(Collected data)

#####

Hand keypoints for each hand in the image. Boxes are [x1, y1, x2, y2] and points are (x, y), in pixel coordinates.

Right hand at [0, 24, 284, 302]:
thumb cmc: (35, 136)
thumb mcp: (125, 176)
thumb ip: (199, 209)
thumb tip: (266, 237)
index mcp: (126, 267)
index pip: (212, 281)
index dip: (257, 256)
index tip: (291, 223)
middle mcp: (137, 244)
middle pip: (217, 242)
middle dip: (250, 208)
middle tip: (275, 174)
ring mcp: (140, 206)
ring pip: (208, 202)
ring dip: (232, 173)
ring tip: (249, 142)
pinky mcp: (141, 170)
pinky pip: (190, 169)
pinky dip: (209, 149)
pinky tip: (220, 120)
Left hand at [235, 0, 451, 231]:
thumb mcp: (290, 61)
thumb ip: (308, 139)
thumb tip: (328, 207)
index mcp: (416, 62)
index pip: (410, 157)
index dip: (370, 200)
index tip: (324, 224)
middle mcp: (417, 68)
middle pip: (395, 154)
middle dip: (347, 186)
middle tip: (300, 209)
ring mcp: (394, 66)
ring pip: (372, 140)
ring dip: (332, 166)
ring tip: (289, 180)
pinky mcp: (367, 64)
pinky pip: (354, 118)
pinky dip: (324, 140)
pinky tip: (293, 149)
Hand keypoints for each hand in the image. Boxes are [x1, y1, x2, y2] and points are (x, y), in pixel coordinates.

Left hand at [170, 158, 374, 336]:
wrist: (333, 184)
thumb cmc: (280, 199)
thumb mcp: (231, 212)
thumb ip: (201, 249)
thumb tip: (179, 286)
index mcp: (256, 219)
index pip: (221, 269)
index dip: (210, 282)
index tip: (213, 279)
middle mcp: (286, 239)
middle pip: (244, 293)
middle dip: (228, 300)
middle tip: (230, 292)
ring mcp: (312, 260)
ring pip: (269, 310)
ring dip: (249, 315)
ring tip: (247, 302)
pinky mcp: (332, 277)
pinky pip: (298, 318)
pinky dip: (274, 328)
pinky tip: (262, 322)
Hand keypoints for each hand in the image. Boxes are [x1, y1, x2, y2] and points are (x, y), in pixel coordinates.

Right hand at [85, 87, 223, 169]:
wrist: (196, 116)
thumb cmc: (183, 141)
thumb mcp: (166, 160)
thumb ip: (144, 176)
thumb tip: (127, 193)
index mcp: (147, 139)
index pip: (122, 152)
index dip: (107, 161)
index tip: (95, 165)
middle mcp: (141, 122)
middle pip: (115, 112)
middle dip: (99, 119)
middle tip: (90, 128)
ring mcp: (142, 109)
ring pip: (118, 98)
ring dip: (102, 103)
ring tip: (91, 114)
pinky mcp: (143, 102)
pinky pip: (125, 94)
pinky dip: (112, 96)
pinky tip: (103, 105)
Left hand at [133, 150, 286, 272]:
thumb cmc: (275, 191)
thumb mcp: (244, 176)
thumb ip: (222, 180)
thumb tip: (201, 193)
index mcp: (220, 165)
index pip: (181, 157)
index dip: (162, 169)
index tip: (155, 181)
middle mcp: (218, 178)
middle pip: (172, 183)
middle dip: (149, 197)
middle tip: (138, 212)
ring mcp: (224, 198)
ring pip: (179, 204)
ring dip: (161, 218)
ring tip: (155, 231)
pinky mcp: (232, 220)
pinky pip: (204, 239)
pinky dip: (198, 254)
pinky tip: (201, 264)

#####

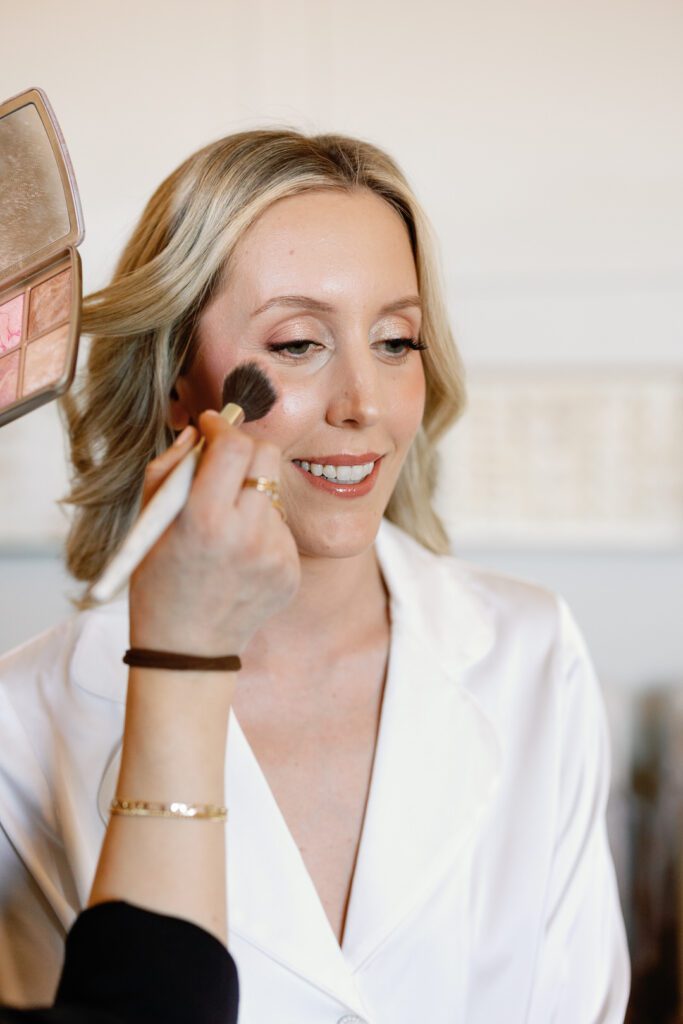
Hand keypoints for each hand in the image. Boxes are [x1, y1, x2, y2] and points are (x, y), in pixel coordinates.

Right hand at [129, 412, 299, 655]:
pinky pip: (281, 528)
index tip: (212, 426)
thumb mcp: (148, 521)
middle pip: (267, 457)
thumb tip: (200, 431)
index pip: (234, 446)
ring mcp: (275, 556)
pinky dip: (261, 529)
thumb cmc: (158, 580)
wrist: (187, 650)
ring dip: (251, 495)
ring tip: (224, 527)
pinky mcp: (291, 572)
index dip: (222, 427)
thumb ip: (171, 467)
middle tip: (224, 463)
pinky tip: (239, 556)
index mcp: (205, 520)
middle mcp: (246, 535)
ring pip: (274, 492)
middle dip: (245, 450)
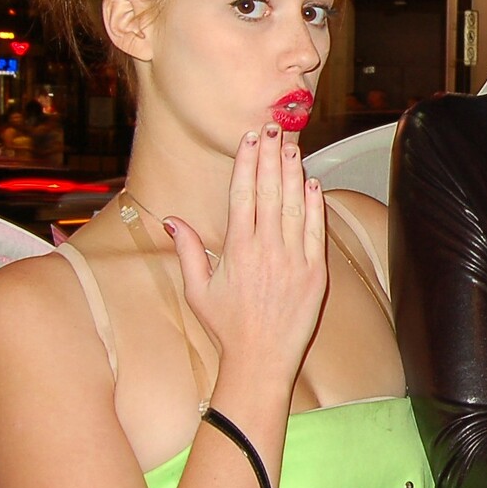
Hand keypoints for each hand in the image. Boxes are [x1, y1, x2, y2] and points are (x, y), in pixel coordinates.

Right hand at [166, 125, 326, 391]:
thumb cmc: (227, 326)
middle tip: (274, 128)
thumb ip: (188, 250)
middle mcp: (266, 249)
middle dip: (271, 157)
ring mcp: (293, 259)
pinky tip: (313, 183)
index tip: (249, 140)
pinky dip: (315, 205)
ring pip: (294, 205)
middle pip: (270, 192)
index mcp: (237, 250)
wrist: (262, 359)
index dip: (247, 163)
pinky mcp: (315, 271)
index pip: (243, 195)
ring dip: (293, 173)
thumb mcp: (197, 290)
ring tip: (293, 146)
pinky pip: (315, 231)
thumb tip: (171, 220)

#####

= About this task =
As the answer, set down only the lines from the data above between the one holding "thumb cmc: (275, 191)" and the one holding "pinky tip: (201, 264)", inclusive, exactly as they read.

= Result =
thumb cmc: (275, 191)
thumb mcp: (244, 176)
thumb ip: (222, 180)
thumb tip: (201, 193)
index mcp: (220, 165)
index pip: (181, 157)
index dip: (162, 169)
index tip: (155, 181)
middle mcp: (218, 178)
middle pip: (172, 183)
middle dip: (149, 197)
middle tip: (138, 212)
ring mcp: (224, 198)
ring pip: (179, 204)
ring dip: (161, 218)
ring tip: (155, 231)
pinky mcp: (232, 220)
pinky pip: (204, 239)
pinky dip: (198, 254)
pinky tip: (201, 264)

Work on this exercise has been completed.